現在では考えられませんが、その当時は、先生の存在は絶対的だったのです。

特にその時は高校受験前という微妙な時期です。

確か、入学試験の点数が7割、内申書が3割の割合で重視され、合否が決まると言われていました。先生に逆らって内申書に悪い点数を付けられたりしたら、たまったものではありません。

しかし、彼女は敢然と言い放ちました。

「先生は間違っています!」

先生は思いがけない彼女の言葉に、冷静さを失っている様子です。

「いい作品を選ぶ、その何が悪いんだ。標語を提供した私がいいと言っているんだから構わないじゃないか!間違っているのはAの方だ!」

怒声が教室に響き、みんなが凍りつきました。

でもどんなに大声で怒鳴られようが、Aさんは譲りません。

「先生の考え方は間違っています!」

その時です。「パシッ」という音が聞こえ、Aさんが片頬を抑えました。ゆっくり手を離すと、先生に叩かれた彼女の頬は林檎のように真っ赤になっていました。

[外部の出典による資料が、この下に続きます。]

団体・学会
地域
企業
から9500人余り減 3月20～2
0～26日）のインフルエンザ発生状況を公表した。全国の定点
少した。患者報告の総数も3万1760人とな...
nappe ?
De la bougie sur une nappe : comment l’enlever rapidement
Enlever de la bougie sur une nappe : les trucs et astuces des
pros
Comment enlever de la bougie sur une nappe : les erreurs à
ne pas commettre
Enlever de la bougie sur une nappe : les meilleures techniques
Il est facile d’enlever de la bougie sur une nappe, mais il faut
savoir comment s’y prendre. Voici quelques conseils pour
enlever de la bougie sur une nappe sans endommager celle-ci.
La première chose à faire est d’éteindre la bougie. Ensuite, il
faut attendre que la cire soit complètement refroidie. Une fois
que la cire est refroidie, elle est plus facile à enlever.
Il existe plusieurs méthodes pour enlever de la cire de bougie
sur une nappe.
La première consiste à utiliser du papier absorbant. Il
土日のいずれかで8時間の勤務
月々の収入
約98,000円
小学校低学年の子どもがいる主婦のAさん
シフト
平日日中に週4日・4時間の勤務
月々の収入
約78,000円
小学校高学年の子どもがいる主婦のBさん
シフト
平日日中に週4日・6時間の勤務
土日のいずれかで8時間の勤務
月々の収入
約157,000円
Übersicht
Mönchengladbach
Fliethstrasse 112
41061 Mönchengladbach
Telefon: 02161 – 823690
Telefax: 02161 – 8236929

私は一瞬何が起きたのか分からず、混乱していました。対峙していたAさんと先生の間にそれ以上の遣り取りがあったのか無かったのか、全く記憶に無いのですが、Aさんが悔しげな表情で立ち尽くしていたのは憶えています。しかし、結局先生は自分の意見を通してしまいました。

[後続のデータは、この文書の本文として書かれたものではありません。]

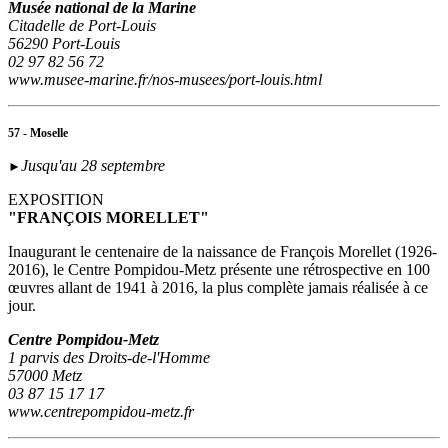
Musée national de la Marine
Citadelle de Port-Louis
56290 Port-Louis
02 97 82 56 72
www.musee-marine.fr/nos-musees/port-louis.html
57 - Moselle
Jusqu'au 28 septembre
►
EXPOSITION
"FRANÇOIS MORELLET"
Inaugurant le centenaire de la naissance de François Morellet (1926-
2016), le Centre Pompidou-Metz présente une rétrospective en 100
œuvres allant de 1941 à 2016, la plus complète jamais réalisée à ce
jour.
Centre Pompidou-Metz
1 parvis des Droits-de-l'Homme
57000 Metz
03 87 15 17 17
www.centrepompidou-metz.fr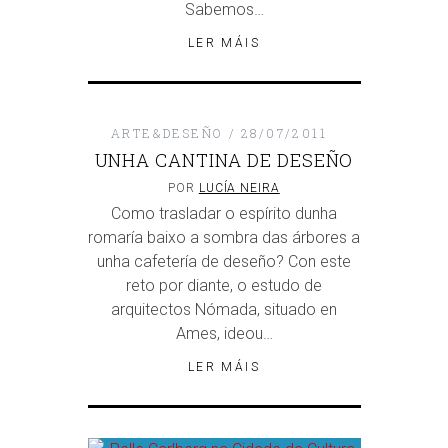
Sabemos…
LER MÁIS
ARTE&DESEÑO
28/07/2011
UNHA CANTINA DE DESEÑO
POR
LUCÍA NEIRA
Como trasladar o espírito dunha
romaría baixo a sombra das árbores a
unha cafetería de deseño? Con este
reto por diante, o estudo de
arquitectos Nómada, situado en
Ames, ideou…
LER MÁIS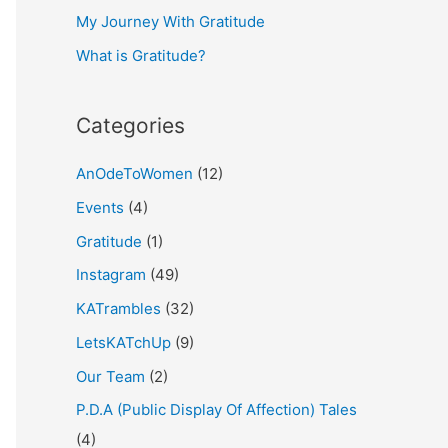
My Journey With Gratitude
r
What is Gratitude?
:
Categories
AnOdeToWomen
(12)
Events
(4)
Gratitude
(1)
Instagram
(49)
KATrambles
(32)
LetsKATchUp
(9)
Our Team
(2)
P.D.A (Public Display Of Affection) Tales
(4)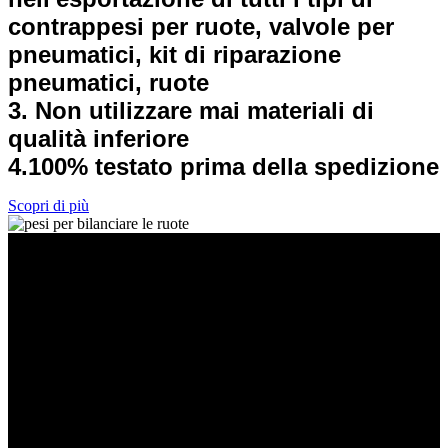
contrappesi per ruote, valvole per
pneumatici, kit di riparazione
pneumatici, ruote
3. Non utilizzare mai materiali di
qualità inferiore
4.100% testato prima della spedizione
Scopri di più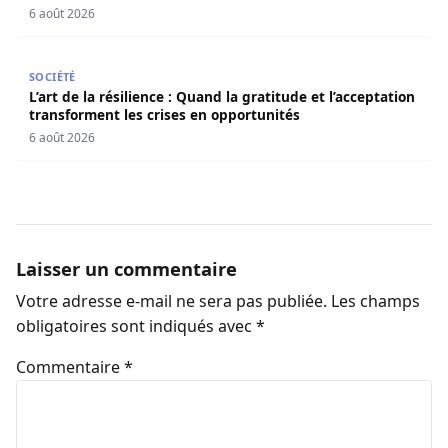
6 août 2026
L’art de la résilience : Quand la gratitude et l’acceptatio
SOCIÉTÉ
L’art de la résilience : Quand la gratitude et l’acceptation
transforment les crises en opportunités
6 août 2026
Laisser un commentaire
Votre adresse e-mail ne sera pas publiée.
Les champs
obligatoires sont indiqués avec
*
Commentaire
*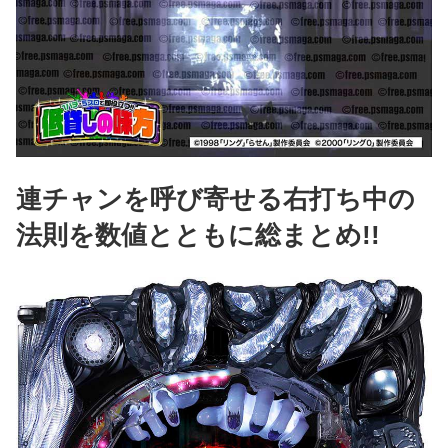
連チャンを呼び寄せる右打ち中の
法則を数値とともに総まとめ!!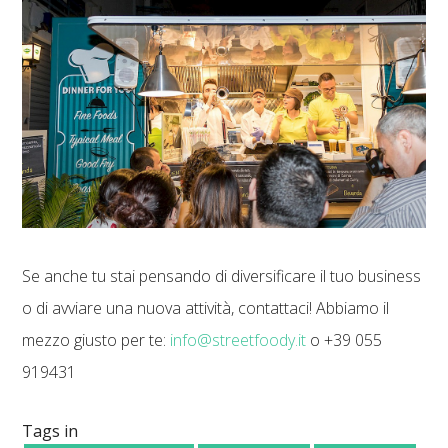
Se anche tu stai pensando di diversificare il tuo business
o di avviare una nuova attività, contattaci! Abbiamo il
mezzo giusto per te:
info@streetfoody.it
o +39 055
919431
Tags in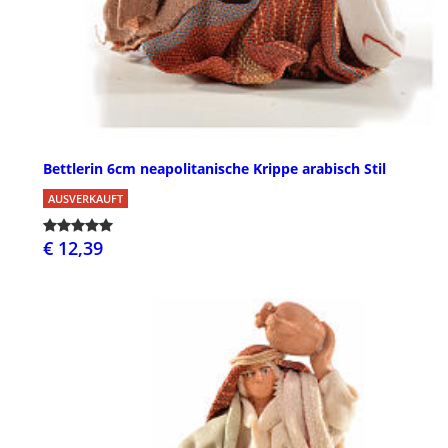
Bettlerin 6cm neapolitanische Krippe arabisch Stil
AUSVERKAUFT
€ 12,39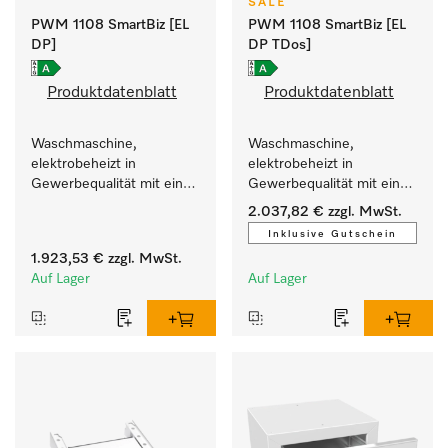
SALE
PWM 1108 SmartBiz [EL
PWM 1108 SmartBiz [EL
DP]
DP TDos]
Produktdatenblatt
Produktdatenblatt
Waschmaschine, 
Waschmaschine, 
elektrobeheizt in 
elektrobeheizt in 
Gewerbequalität mit einer 
Gewerbequalität mit einer 
Laufzeit von 79 min, 
Laufzeit von 79 min, 
2.037,82 €
zzgl. MwSt.
einfache Aufstellung.
automatische Dosierung.
Inklusive Gutschein
1.923,53 €
zzgl. MwSt.
Auf Lager
Auf Lager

その時は、何とか収まってよかった、という気持ちしかありませんでした。

 

翌日、さすがに悪いと思ったのか、先生はAさんに「昨日は叩いて済まなかった」と謝りました。「でもAも頑なすぎたんじゃないか。譲ることだって大切なんだぞ」と付け加えながら…。

しかし、彼女は再び「私は正しい事を言っただけです。だから、譲ることなんて出来ません」と、はっきりと言いました。

処置なしと思ったのか、先生はAさんを少し睨み、それ以上は何も言いませんでした。

私ならどうだろう、臆病者だからまず先生には逆らえない。でも万一そのような状況になったら、翌日から学校に行けなかったかもしれない、と思います。

彼女はたった一人で戦い、自分の姿勢を崩さなかった。保身のために彼女を庇わなかった私は、なんという生ずるい人間でしょう。

中学卒業後彼女には会っていませんが、ずっと正しい道を歩き、きっと明るい家庭を築いているのではないか、と想像しています。

あの時の彼女に、恥ずかしい事に、私はいまだに追い着く事が出来ません。

 

実は、この話には後日談があります。絵を提出した少し後、B君の作品が、なんと、金賞に選ばれ、絵を持った彼の写真は、地方紙に大きく掲載されました。

でも、彼の顔は、ちっとも嬉しそうではありませんでした。